Spring is here and now we are looking for those April showers that will bring May flowers and save us the trouble of watering our plants. There are a few clouds this afternoon, maybe we'll get lucky. If you have irrigation it is a good idea to test the system for leaks, adjust the heads so they are not watering the sidewalk, and check the run time so it does not allow runoff. Water conservation is everyone's responsibility.
Here at Daniel Stowe we are cleaning up, pruning back and enjoying the cool weather and colorful garden while we work. It is important to get ahead of those late winter/early spring weeds.

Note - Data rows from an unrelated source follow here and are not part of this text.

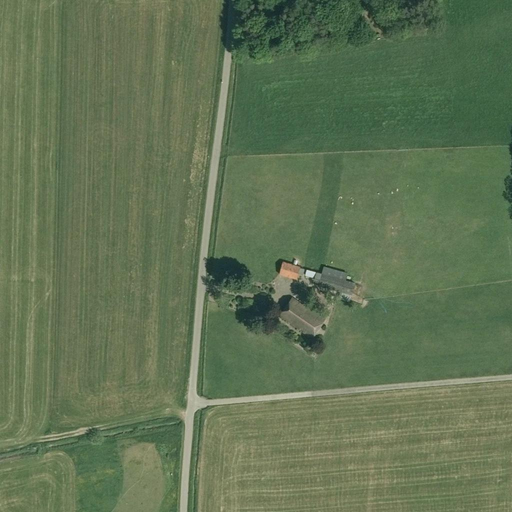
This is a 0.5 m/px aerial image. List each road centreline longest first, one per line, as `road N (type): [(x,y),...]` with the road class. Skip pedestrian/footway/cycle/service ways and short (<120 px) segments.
road 1 (unclassified): [(183,511),(232,0)]
road 2 (track): [(511,377),(191,404)]
road 3 (track): [(40,438),(174,413),(189,417)]
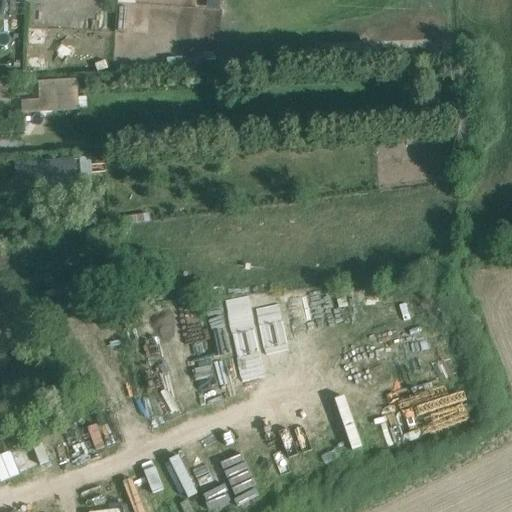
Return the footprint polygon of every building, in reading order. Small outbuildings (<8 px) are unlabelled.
[(117,29),(134,30),(135,8),(118,7),(117,29)] [(38,97),(23,98),(24,115),(79,111),(77,83),(38,86),(38,97)] [(16,165),(18,189),(73,185),(71,160),(16,165)] [(117,283),(141,282),(140,268),(116,269),(117,283)] [(153,278),(168,279),(168,268),(153,268),(153,278)] [(163,511),(153,484),(141,488),(149,511),(163,511)] [(124,511),(119,496),(104,501),(107,511),(124,511)] [(45,511),(43,502),(1,511),(45,511)] [(70,511),(67,502),(53,507),(54,511),(70,511)]
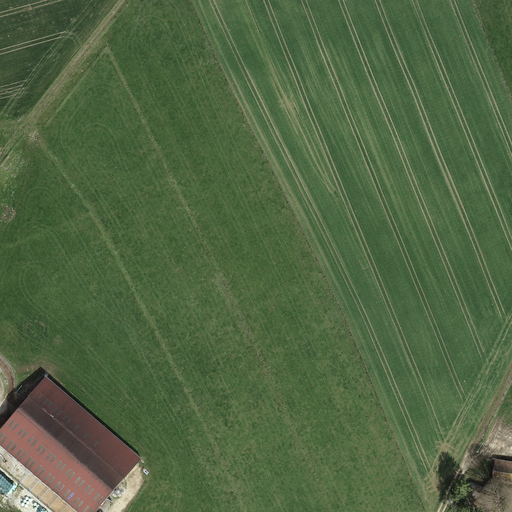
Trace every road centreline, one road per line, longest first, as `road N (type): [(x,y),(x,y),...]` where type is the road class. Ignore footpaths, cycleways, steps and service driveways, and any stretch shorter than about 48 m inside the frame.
road 1 (track): [(0,156),(123,0)]
road 2 (track): [(443,511),(511,368)]
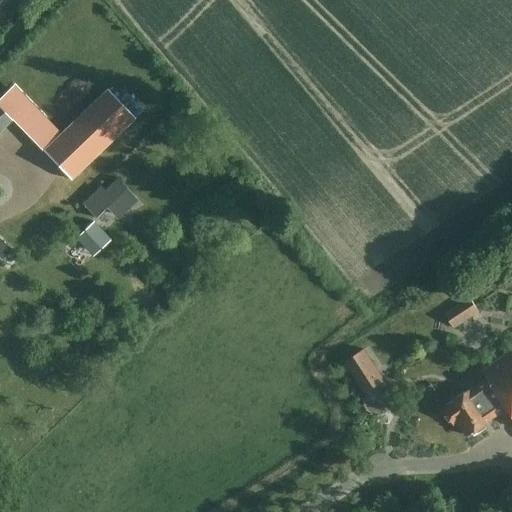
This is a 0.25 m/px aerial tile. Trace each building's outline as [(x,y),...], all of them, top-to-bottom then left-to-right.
[(107,89),(42,150),(69,179),(134,117),(107,89)] [(0,129),(11,119),(0,108),(0,129)] [(107,209),(117,219),(137,200),(117,178),(103,192),(99,187),(82,204),(97,218),(107,209)] [(92,221),(82,230),(100,249),(109,239),(92,221)] [(0,259),(1,261),(11,251),(0,239),(0,259)] [(453,327),(478,311),(468,297),(444,314),(453,327)] [(455,421),(465,435),(491,418),(491,417),(506,407),(511,415),(511,348),(481,369),(490,383),(477,392),(473,386),(444,405),(446,408),(442,411),(451,424),(455,421)] [(382,380),(380,377),(365,354),(346,366),(364,392),(382,380)]
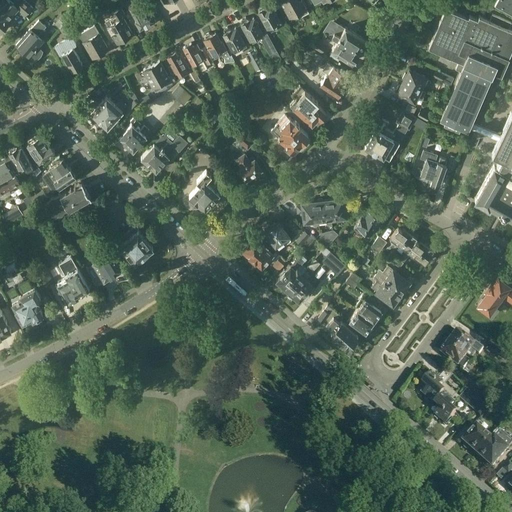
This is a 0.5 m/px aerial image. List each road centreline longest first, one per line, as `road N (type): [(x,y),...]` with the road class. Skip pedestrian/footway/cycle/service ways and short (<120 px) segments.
road 1 (tertiary): [(493,511),(203,253)]
road 2 (residential): [(495,251),(404,371),(387,376),(377,368),(377,350),(463,235)]
road 3 (residential): [(0,375),(143,297),(203,253)]
road 4 (residential): [(234,0),(42,107)]
road 5 (tertiary): [(203,253),(42,107)]
road 6 (residential): [(320,153),(368,86),(408,0)]
road 7 (residential): [(463,235),(320,153)]
road 8 (residential): [(203,253),(320,153)]
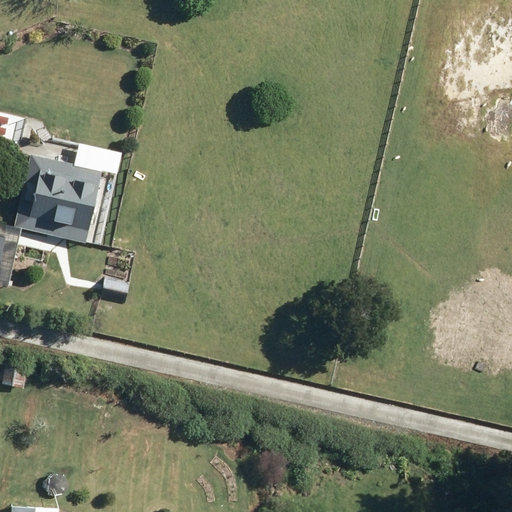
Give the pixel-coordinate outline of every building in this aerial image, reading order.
[(13,223),(83,239),(99,167),(29,152),(13,223)] [(126,280),(105,275),(101,290),(122,295),(126,280)] [(5,359),(2,382),(22,384),(25,361),(5,359)] [(11,490),(34,491),(35,475),(31,475),(31,471),(16,471),(16,475),(12,475),(11,490)] [(10,511),(57,511),(58,504),(11,503),(10,511)]
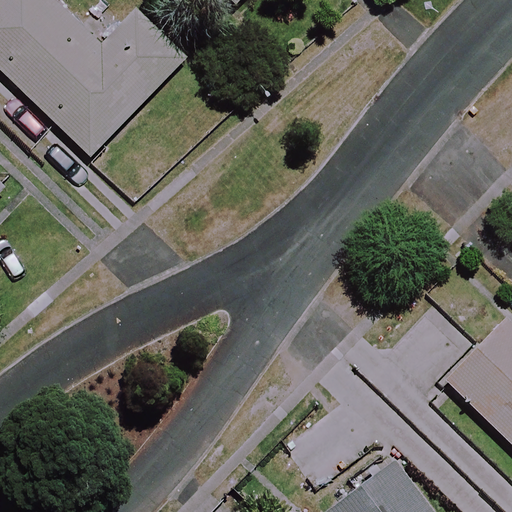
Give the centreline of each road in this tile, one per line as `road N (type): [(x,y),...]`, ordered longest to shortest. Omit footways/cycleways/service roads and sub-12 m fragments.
road 1 (residential): [(0,402),(118,329),(294,252)]
road 2 (residential): [(294,252),(453,56),(511,5)]
road 3 (residential): [(294,252),(166,464),(124,511)]
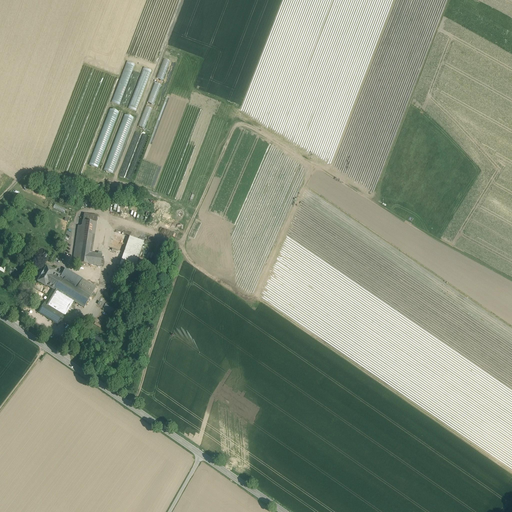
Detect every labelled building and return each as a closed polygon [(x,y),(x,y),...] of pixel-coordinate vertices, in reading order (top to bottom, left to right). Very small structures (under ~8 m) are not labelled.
[(109,108),(90,165),(98,168),(118,111),(109,108)] [(124,114),(104,170),(113,173),(132,117),(124,114)] [(55,203),(53,208),(64,213),(66,208),(55,203)] [(84,214),(83,220),(96,222),(97,216),(84,214)] [(96,222),(83,220),(82,226),(78,256),(74,256),(73,262),(100,266),(101,265),(101,259),(102,255),(92,253),(96,222)] [(120,265),(133,269),(143,241),(130,237),(120,265)] [(46,285),(54,273),(54,271),(46,267),(43,272),(40,277),(37,282),(45,286),(46,285)] [(80,277),(65,269),(60,277),(61,277),(75,285),(80,277)] [(141,286),(142,282),(141,278),(139,275),(135,273),(132,272),(128,273),(125,275),(122,278),(122,282),(123,286),(125,289),(128,291),(132,292),(136,291),(139,289),(141,286)] [(54,273),(46,285),(53,289),(54,290),(61,277),(60,277),(54,273)] [(63,314),(49,306),(58,292),(71,300),(84,308),(91,295),(75,285),(61,277),(54,290),(53,289),(45,303),(44,303),(39,311),(39,313),(58,324),(64,315),(63,314)] [(96,287),(80,277),(75,285),(91,295),(96,287)] [(120,295),(114,291),(111,296),(117,300),(120,295)] [(71,300),(58,292),(49,306),(63,314),(65,312),(65,311),(68,305),(71,300)] [(101,298),(97,306),(102,309),(107,302),(101,298)]
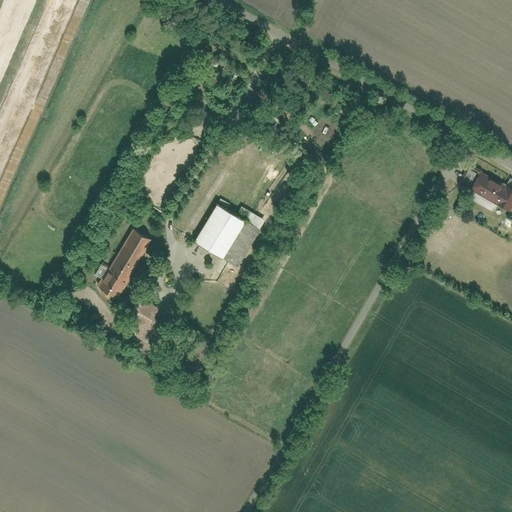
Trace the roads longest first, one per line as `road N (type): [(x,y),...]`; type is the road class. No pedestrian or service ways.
road 1 (unclassified): [(467,134),(245,511)]
road 2 (unclassified): [(467,134),(229,0)]
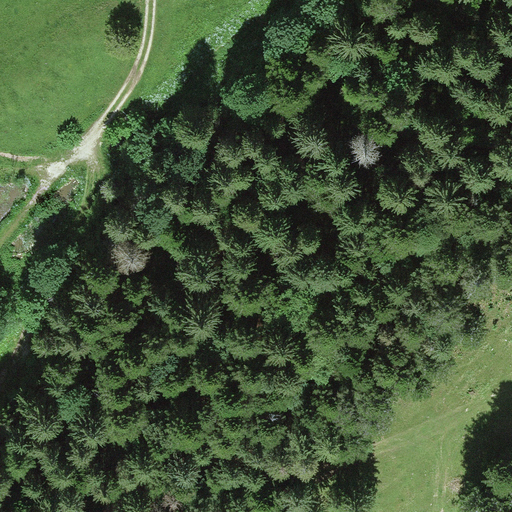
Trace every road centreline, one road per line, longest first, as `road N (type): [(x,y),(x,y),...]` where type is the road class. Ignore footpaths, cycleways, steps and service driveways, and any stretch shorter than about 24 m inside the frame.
road 1 (track): [(0,168),(46,166),(116,116)]
road 2 (track): [(153,0),(141,84),(116,116)]
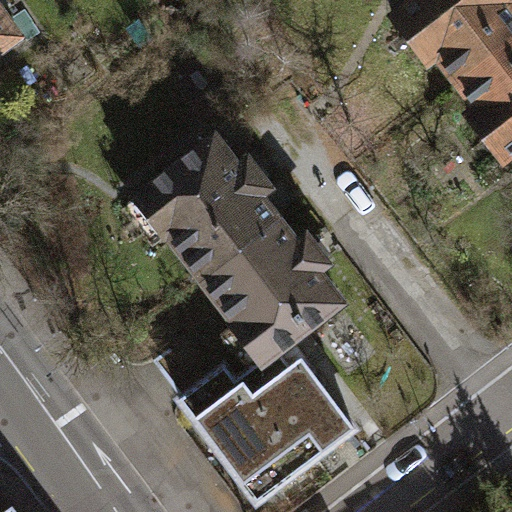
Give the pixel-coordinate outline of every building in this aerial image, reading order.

Henbit and chickweed are the most common and pulling them before they have a chance to set seed will save time later. Prune spring flowering shrubs as soon as they are done blooming, this includes forsythia, spirea, quince, cherrylaurel and azaleas. Now that leaves are out we can remove any winter damaged branches and cut back the fig tree by one third. If you have naturalized daffodils it is important to leave the foliage alone (no knot tying) until it turns brown. These leaves are feeding next year's bulb. If they are trying to produce seed it is OK to trim off the very tip so energy is not wasted on seed production.
Finally, there is a fragrant flowering, silver leaved shrub in bloom in the woods right now that merits our attention. This is Russian-olive (Elaeagnus angustifolia) also known as Silver Berry and Wild Olive. While it has long been cultivated in Europe and sometimes used along highways here (as is it's cousin Autumn Olive) we should be on our guard.It has invaded the piedmont woodlands and is as thick as privet in many locations. Make it's removal part of your spring cleaning in the garden this year.